Meetings, communication, déplacements… Comme on vous l’a raconté dans les précédents épisodes de notre série, « mener une campagne électorale nécessite des moyens humains, logistiques et financiers importants », résume Bruno Cautrès, chercheur au CNRS et au Cevipof, "On ne peut pas dire que l’argent fait toute l'élection, mais évidemment il y contribue. »
Lire aussi > Présidentielle 2022 : combien ça coûte un meeting ?
Le nerf de la guerre
Le problème, c’est que les candidats ont de plus en plus de mal à trouver cet argent. Exemple typique : contracter un prêt. C’est un passage presque obligé pour les aspirants à l’Élysée, à moins de s’appuyer sur une fortune personnelle. « La loi Confiance dans la vie politique de septembre 2017 a restreint considérablement les possibilités d’emprunt des candidats aux élections », reconnaît Jean-Philippe Vachia, président de la Commission nationale des comptes de campagne et des financements politiques. « Ils ne peuvent emprunter qu’auprès d’un parti politique ou d’une banque, mais uniquement si celle-ci a son siège dans un État de l’Union européenne ou de l’Espace économique européen. »
En parallèle, les banques sont devenues de plus en plus réticentes. « Beaucoup d’affaires ont défrayé la chronique. On a connu des crises car les banques prêtaient un peu n’importe comment », résume Jean-Raphaël Alventosa, médiateur du crédit aux candidats et aux partis politiques, dans les colonnes du Progrès. « L’argent ne coule plus à flot, y compris pour les politiques. »

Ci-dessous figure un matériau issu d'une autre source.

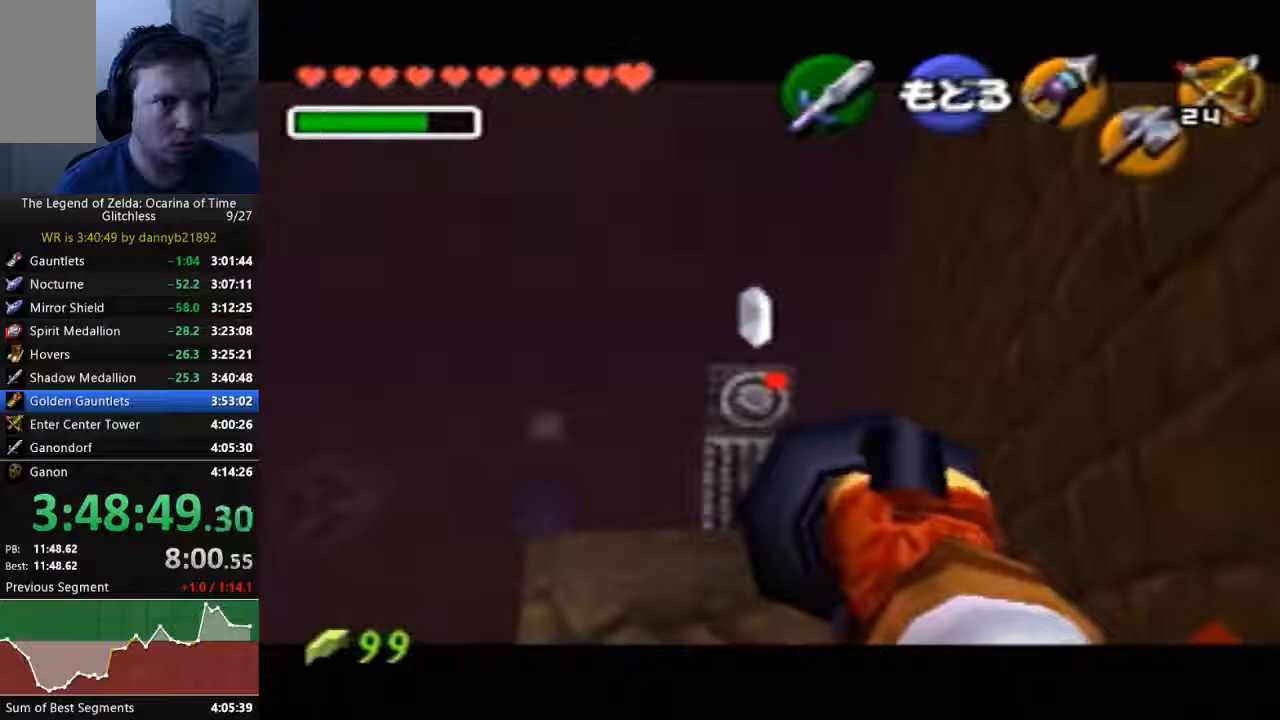
{"dt_ms": 500, "buttons": [], "left_stick": "center", "events": [[367, "C_LEFT", "up"]]}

Les banques demandent aujourd’hui des garanties solides. Cela passe par le nombre de voix que le candidat peut récolter. Elles regardent les sondages et exigent parfois que l’emprunteur obtienne aux alentours de 7 à 8 % des intentions de vote à plusieurs reprises. En d’autres termes, les banques veulent s’assurer que les candidats atteindront bien la barre des 5 % des votes lors du scrutin, condition sine qua none pour bénéficier du remboursement, par l’État, de 47,5 % de leurs dépenses de campagne.
Lire aussi > Quelles règles s’imposent aux candidats pour le financement des campagnes ?
À cela s’ajoute l’image des candidats, qui pèse toujours plus pour les emprunts : condamnations ou affaires rendent les crédits plus difficiles à obtenir. Et « il faut reconnaître qu’il y a une sorte de prisme idéologique. Les formations politiques qui sont en odeur de sainteté pour les banques ont plus de facilité à obtenir des prêts que d’autres », résume Bruno Daugeron, professeur de droit public à l’Université de Paris-Descartes.
A contrario, certaines idées peuvent refroidir : « Aux élections européennes par exemple, si vous voulez faire campagne en disant que vous êtes contre l’Europe, mais que vous voulez un prêt de la part d’une banque qui travaille avec l’Europe, le banquier ne va pas scier la branche sur laquelle il travaille », donne en exemple Jean-Raphaël Alventosa.
Les partis politiques en soutien
Pour obtenir plus facilement des prêts, les candidats peuvent s’appuyer sur leur parti politique. Même si ces derniers sont endettés, ils représentent des garanties auprès des banques (patrimoine, contributions des élus locaux, cotisations des adhérents). Car « concrètement, si les candidats n’atteignent pas les 5 %, les partis politiques vont devoir sortir le carnet de chèques », résume Bruno Cautrès, qui imagine difficilement qu’un candidat fasse campagne sans affiliation à un parti.
« C’est pour ça, qu’en même temps, il y a toute une partie de l’iceberg que l’on ne voit pas : la course aux dons. On médiatise beaucoup la course aux 500 parrainages, mais les dons sont cruciaux dans les budgets des comptes de campagne », poursuit le politologue. Ceux-ci, encadrés mais pas publics, servent à financer en grande partie les candidats : pour Les Républicains, les dons privés représentaient en moyenne près de 22 % des ressources pour la période 2012-2016, a calculé Julia Cagé.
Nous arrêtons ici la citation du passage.